There are two other verses in Proverbs 27 that reinforce this principle.
- “Better is open rebuke than hidden love.” (Verse 5)
- “Wounds from a friend can be trusted, but an enemy multiplies kisses.” (Verse 6)
Healthy relationships grow when we listen and seek to understand why someone disagrees—when we focus on the other rather than on the disagreement. Relationships grow when we try to see things from another’s point of view and choose to not be offended when someone doesn’t immediately agree with us or struggles to understand our point of view.
I would suggest that God is never put off when we disagree—and let’s be honest, we often do. Why didn’t you heal this person? Why didn’t you answer that prayer? Why didn’t I get that job? God, I disagree with your decision. God, I wish you weren’t so far removed from me. God, why don’t you take care of these people who bother me? God why aren’t you more involved?

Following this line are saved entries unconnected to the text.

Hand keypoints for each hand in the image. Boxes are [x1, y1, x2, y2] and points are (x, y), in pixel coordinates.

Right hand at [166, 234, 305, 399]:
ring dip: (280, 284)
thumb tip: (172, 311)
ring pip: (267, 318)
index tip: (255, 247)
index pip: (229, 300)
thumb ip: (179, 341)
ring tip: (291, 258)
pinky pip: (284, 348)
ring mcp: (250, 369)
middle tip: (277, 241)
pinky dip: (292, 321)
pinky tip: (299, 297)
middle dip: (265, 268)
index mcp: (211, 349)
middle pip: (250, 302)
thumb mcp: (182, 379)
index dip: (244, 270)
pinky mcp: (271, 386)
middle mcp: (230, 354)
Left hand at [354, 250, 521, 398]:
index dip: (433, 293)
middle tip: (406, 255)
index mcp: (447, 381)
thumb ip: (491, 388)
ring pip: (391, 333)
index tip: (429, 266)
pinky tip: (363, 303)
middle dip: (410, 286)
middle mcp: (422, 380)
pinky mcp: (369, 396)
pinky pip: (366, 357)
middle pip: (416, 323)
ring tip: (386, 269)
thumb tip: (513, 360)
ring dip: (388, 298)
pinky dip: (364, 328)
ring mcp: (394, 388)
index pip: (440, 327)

The Psalms are full of David asking those very questions of God. God why didn’t you.., why won’t you…, why aren’t you… These questions don’t bother God because they are part of the friction of iron sharpening iron. David might not agree, we might not agree, but we are not being disagreeable.
And here’s the key: When it comes to our relationship with Father, Son and Sprit, God is always the one doing the sharpening. But notice, he does it by becoming like us. He becomes the iron that will sharpen us. He rubs off on us. He seeks to make us stronger, sharper, better. And while some of that sharpening causes friction, and there are sparks, we know the end result is good. In the end, we are sharpened into what God intends us to be.
Prayer: Lord, thank you for loving me enough to not be concerned about the friction and the sparks in our relationship. Thank you for dedicating yourself to mold me into whatever it is you want me to be. Thank you for putting up with my disagreements, and patiently helping me see things your way and to trust you. I may not like the friction and the sparks, but I know they are the result of your unconditional love. Thank you!